With YouTube success comes responsibility for ‘goony’ local rapper

Video killed the radio star – only to be squeezed off the airwaves by vapid reality TV programming.

The music video has only grown stronger since moving from MTV to the Internet, and it’s now more crucial than ever for unsigned talent. Young local rapper Jo Thrillz, a.k.a. Joel Vaillancourt, has mastered the art of the online video. He’s amassed more than 2.8 million views on his YouTube channel for three dozen clips in the last two years, all from his home base in Edmonton.

Jo Thrillz recently dropped his sophomore album, Just Another Weekend, with a show at Yellowhead Brewery (10229 105 Street.

“I would definitely say for any artist in the age we live in that YouTube is one of the most popular mediums, if not the most powerful. Because they get to see you, your attitude,” Vaillancourt says. “It’s not that they can’t see through music … but when people see the person behind the music, you’re establishing a brand. And that’s really what you’ve got to do.”

Vaillancourt posted comedy videos and parody songs before taking a serious stab at hip hop. His most-viewed video is a 26-second clip in which he introduces of Justin Bieber holding his crotch after doing the “worm” onstage. In the clip, posted in November 2010, Vaillancourt proclaims that “Bieber has a vagina.” Hit count: over 970,000.

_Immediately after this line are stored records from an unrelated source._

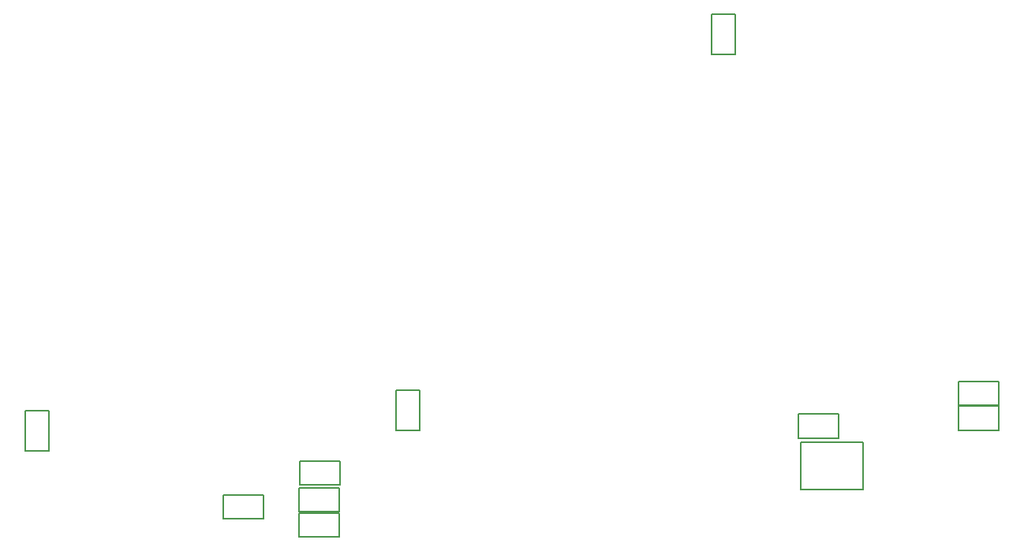
<source format=gbr>
%TF.GenerationSoftware,Altium Limited,Altium Designer,21.6.4 (81)*%
G04 Layer_Color=8388736*
%FSLAX43Y43*%
%MOMM*%
%TF.SameCoordinates,B74C4539-8C7F-4592-B280-35368C4CFDA8*%
%TF.FilePolarity,Positive*%
%TF.FileFunction,Other,Bottom_Courtyard*%
%TF.Part,Single*%
G01*
G75*
%TA.AperFunction,NonConductor*%
%ADD68C,0.200*%
D68*
X128978Y5525D02*
Y10625D01*
X122272Y5525D02*
X128978D01*
X122272D02*
Y10625D01*
X128978D01*
X139198Y14597D02*
Y17153D01*
X143505D01*
Y14597D02*
Y17153D01*
X139198Y14597D02*
X143505D01*
X139198Y11922D02*
Y14478D01*
X143505D01*
Y11922D02*
Y14478D01*
X139198Y11922D02*
X143505D01*
X39047Y14003D02*
X41603D01*
Y9697D02*
Y14003D01*
X39047Y9697D02*
X41603D01*
X39047D02*
Y14003D01*
X60321Y2419D02*
Y4975D01*
X64627D01*
Y2419D02*
Y4975D01*
X60321Y2419D02*
X64627D01*
X112702Y52297D02*
X115258D01*
X112702D02*
Y56603D01*
X115258D01*
Y52297D02*
Y56603D01*
X122022Y11072D02*
Y13628D01*
X126328D01*
Y11072D02*
Y13628D01*
X122022Y11072D02*
X126328D01*
X72760Y3197D02*
Y5753D01*
X68454Y3197D02*
X72760D01*
X68454D02*
Y5753D01*
X72760D01*
X78817Y11898D02*
X81374D01*
X78817D02*
Y16204D01*
X81374D01*
Y11898D02*
Y16204D01*
X72785Y6022D02*
Y8578D01*
X68479Y6022D02*
X72785D01*
X68479D02*
Y8578D01*
X72785D01*
X72760Y447D02*
Y3003D01*
X68454Y447D02*
X72760D01*
X68454D02*
Y3003D01*
X72760D01*
%TF.MD5,8b090cbde2c4520581dd940a412ac114*%
M02*

</source>
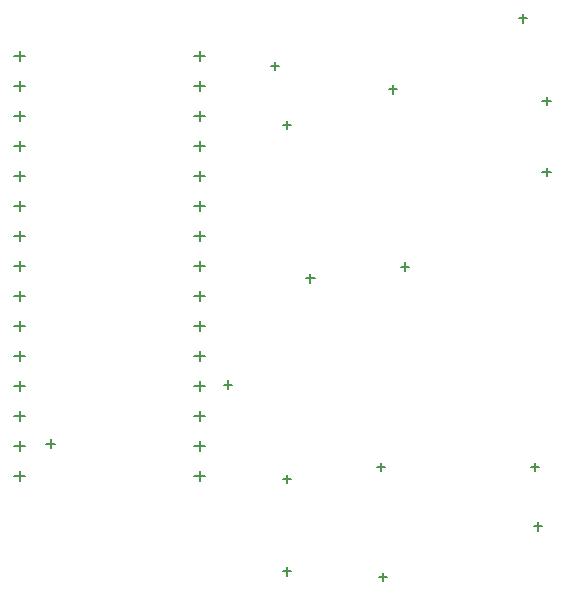
<source format=gbr>
G04*
G04 #@! TF.GenerationSoftware,Altium Limited,Altium Designer,24.6.1 (21)*
G04*
G04 Layer_Color=128*
%FSLAX25Y25*%
%MOIN*%
G70*
G04*
G04 #@! TF.SameCoordinates,E50FEA8C-7DC8-4ABE-93B5-960DD125A3C4*
G04*
G04*
G04 #@! TF.FilePolarity,Positive*
G04*
G01*
G75*
%ADD12C,0.00500*%
D12*
X11508Y48297D02*
X15106D01*
X13307Y46498D02*
Y50096D01*
X11508Y58297D02*
X15106D01*
X13307Y56498D02*
Y60097D01*
X11508Y68297D02*
X15106D01*
X13307Y66498D02*
Y70096D01*
X11508Y78297D02*
X15106D01*
X13307Y76498D02*
Y80097D01*
X11508Y88297D02*
X15106D01*
X13307Y86498D02*
Y90096D01*
X11508Y98297D02*
X15106D01*
X13307Y96498D02*
Y100096D01*
X11508Y108297D02*
X15106D01*
X13307Y106498D02*
Y110097D01*
X11508Y118297D02*
X15106D01*
X13307Y116498D02*
Y120097D01*
X11508Y128297D02*
X15106D01*
X13307Y126498D02*
Y130096D01*
X11508Y138297D02*
X15106D01*
X13307Y136498D02*
Y140096D01*
X11508Y148297D02*
X15106D01*
X13307Y146498D02*
Y150096D01*
X11508Y158297D02*
X15106D01*
X13307Y156498D02*
Y160097D01*
X11508Y168297D02*
X15106D01*
X13307Y166498D02*
Y170097D01*
X11508Y178297D02*
X15106D01*
X13307Y176498D02*
Y180096D01*
X11508Y188297D02*
X15106D01*
X13307Y186498D02*
Y190096D01*
X71508Y188297D02*
X75106D01*
X73307Y186498D02*
Y190096D01*
X71508Y178297D02*
X75106D01*
X73307Y176498D02*
Y180096D01*
X71508Y168297D02*
X75106D01*
X73307Y166498D02*
Y170097D01*
X71508Y158297D02*
X75106D01*
X73307Y156498D02*
Y160097D01*
X71508Y148297D02*
X75106D01*
X73307Y146498D02*
Y150096D01*
X71508Y138297D02*
X75106D01*
X73307Y136498D02*
Y140096D01*
X71508Y128297D02*
X75106D01*
X73307Y126498D02*
Y130096D01*
X71508Y118297D02*
X75106D01*
X73307Y116498D02*
Y120097D01*
X71508Y108297D02*
X75106D01*
X73307Y106498D02*
Y110097D01*
X71508Y98297D02*
X75106D01*
X73307Y96498D02*
Y100096D01*
X71508Y88297D02*
X75106D01*
X73307Y86498D02*
Y90096D01*
X71508Y78297D02*
X75106D01*
X73307Y76498D02*
Y80097D01*
X71508Y68297D02*
X75106D01*
X73307Y66498D02*
Y70096D01*
X71508Y58297D02*
X75106D01*
X73307Y56498D02*
Y60097D01*
X71508Y48297D02*
X75106D01*
X73307Y46498D02*
Y50096D01*
X179702Y200787D02*
X182502D01*
X181102Y199387D02*
Y202187D01*
X97025Y185039D02*
X99825D01*
X98425Y183639D02*
Y186439D01*
X132950Y14665D02*
X135750D01*
X134350Y13265D02*
Y16065D01*
X183639Y51181D02*
X186439D01*
X185039Y49781D02*
Y52581D01*
X132458Y51181D02*
X135258D01*
X133858Y49781D02*
Y52581D01*
X100962Y47244D02*
X103762D01*
X102362Y45844D02*
Y48644D01*
X100962Y16463D02*
X103762D01*
X102362Y15063D02*
Y17863D01*
X100962Y165354D02*
X103762D01*
X102362Y163954D02*
Y166754D01*
X140332Y118110D02*
X143132D01*
X141732Y116710D02*
Y119510D01*
X187576Y149606D02*
X190376D01*
X188976Y148206D02*
Y151006D01*
X184624Y31496D02*
X187424D01*
X186024Y30096D02*
Y32896D01*
X136395Y177165D02*
X139195D01*
X137795Y175765D02*
Y178565D01*
X187576Y173228D02*
X190376D01*
X188976Y171828D02*
Y174628D01*
X108836Y114173D02*
X111636D01*
X110236Y112773D02*
Y115573D01*
X22222Y59055D02*
X25022D01*
X23622Y57655D02*
Y60455D01*
X81277Y78740D02*
X84077D01*
X82677Y77340D02*
Y80140D01*
M02*

</source>
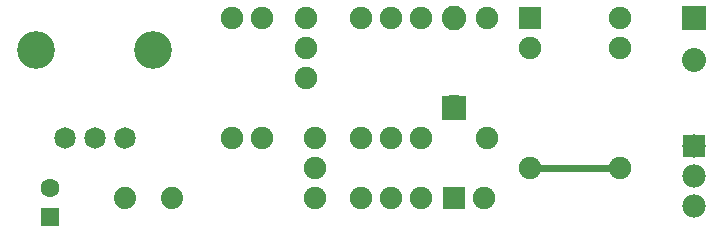
<source format=gbl>
G04 MADE WITH FRITZING*
G04 WWW.FRITZING.ORG*
G04 DOUBLE SIDED*
G04 HOLES PLATED*
G04 CONTOUR ON CENTER OF CONTOUR VECTOR*
%ASAXBY*%
%FSLAX23Y23*%
%MOIN*%
%OFA0B0*%
%SFA1.0B1.0*%
%ADD10C,0.075000*%
%ADD11C,0.074000*%
%ADD12C,0.082000*%
%ADD13C,0.080000*%
%ADD14C,0.071889*%
%ADD15C,0.071917*%
%ADD16C,0.124033*%
%ADD17C,0.078000*%
%ADD18C,0.062992*%
%ADD19C,0.125984*%
%ADD20R,0.075000X0.075000*%
%ADD21R,0.082000X0.082000*%
%ADD22R,0.080000X0.080000*%
%ADD23R,0.078000X0.078000*%
%ADD24R,0.062992X0.062992*%
%ADD25C,0.024000*%
%LNCOPPER0*%
G90*
G70*
G54D10*
X1818Y488D03*
X1818Y888D03*
X1960Y887D03*
X1960Y787D03*
X1960Y387D03*
X2260Y387D03*
X2260Y787D03*
X2260Y887D03*
X1597Y488D03*
X1597Y888D03*
G54D11*
X610Y287D03*
X768Y287D03*
G54D10*
X1498Y488D03*
X1498Y888D03*
X1398Y488D03*
X1398Y888D03*
X1067Y888D03*
X1067Y488D03*
X967Y488D03*
X967Y888D03*
G54D12*
X1708Y590D03*
X1708Y888D03*
G54D13*
X2508Y887D03*
X2508Y749D03*
G54D10*
X1214Y688D03*
X1214Y788D03*
X1214Y888D03*
X1246Y488D03*
X1246Y388D03*
X1246Y288D03*
X1598Y288D03*
X1498Y288D03*
X1398Y288D03*
X1708Y288D03*
X1808Y288D03*
G54D14*
X410Y487D03*
X510Y487D03*
G54D15*
X610Y487D03*
G54D16*
X316Y782D03*
X705Y782D03*
G54D17*
X2507Y461D03*
X2507Y361D03*
X2507Y261D03*
G54D18*
X362Y224D03*
X362Y322D03*
G54D19*
X315Y781D03*
X703Y782D03*
G54D20*
X1960Y887D03*
G54D21*
X1708Y589D03*
G54D22*
X2508Y887D03*
G54D20*
X1708Y288D03*
G54D23*
X2507Y461D03*
G54D24*
X362Y224D03*
G54D25*
X1988Y387D02*
X2231Y387D01*
G04 End of Copper0*
M02*
</source>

Understandably, it was a battle for Thrillz – a former beatbox champion – to change his image and convince his YouTube subscribers he could really rhyme. Releasing his debut album The Gooniest in late 2011, less than a year after switching to non-parody rap, seemed too soon for some. But for anyone who wasn’t convinced of his undeniable skill, he won the Hip Hop in the Park 2012 freestyle battle competition in May, defeating fellow Edmonton rapper Touch in the final round.

His frequent use of the word “goony,” meanwhile, became his trademark.

“Goony, to me, is basically full involvement, full commitment doing something you want to do. Goony is doing you to 100% and just being proud of it,” Vaillancourt explains. “If you’re home-schooling somebody, that’s not hip hop, that’s not thug, but if you’re doing a sick-ass job of it, then it’s goony.”

His most popular music video since his jump into hip hop is We Gonna Fly, with more than 65,000 views. It’s not quite “Justin Bieber Fail on Stage,” but impressive nonetheless.

As a serious musician, he’s recognized the importance of putting out quality clips to build a long-term fan base.

“I’ve learned the ins and outs of YouTube. I could give a billion ways to get 50,000 hits in a day. But would that retain an audience base? Probably not,” Vaillancourt says.

“I’d say if you want to make a fan base on YouTube, the No. 1 thing would be staying active … Another thing is just quality. I’d take quality over quantity anytime. Because if you spend a ton of time on one video and then you follow that with three crappy videos, it’s taking away from how good that first video was.”

He has worked tirelessly hammering out one video after another, most featuring him exploring Edmonton and laying down tight, good-natured rhymes with plenty of hometown shout-outs. Something of an online self-marketing guru, he’s also gathered more than 47,000 Twitter followers (@JoelThrillz) without even having to tour, although he hopes to hit the road in the near future.

Despite being one of Edmonton’s most internationally recognizable musicians, Vaillancourt still works a day job, has easily spent over $10,000 on recording music and shooting videos, and offers all his songs online for free. In short, this isn’t making him any money. He’s confident his work will eventually pay off, but when you’re dealing with fickle online audiences that often feel entitled to free music, it’s a gamble.

“I’m giving my music away for free and I know they’re going to come back. They’re going to be like, ‘I caught this guy while he was early, while he was giving stuff away free,’ ” Vaillancourt says.

He’s currently working on an acoustic E.P. with live drums, and plans to keep cranking out increasingly better videos to satisfy his YouTube subscriber base. After all, he notes, “With more success comes more responsibility.”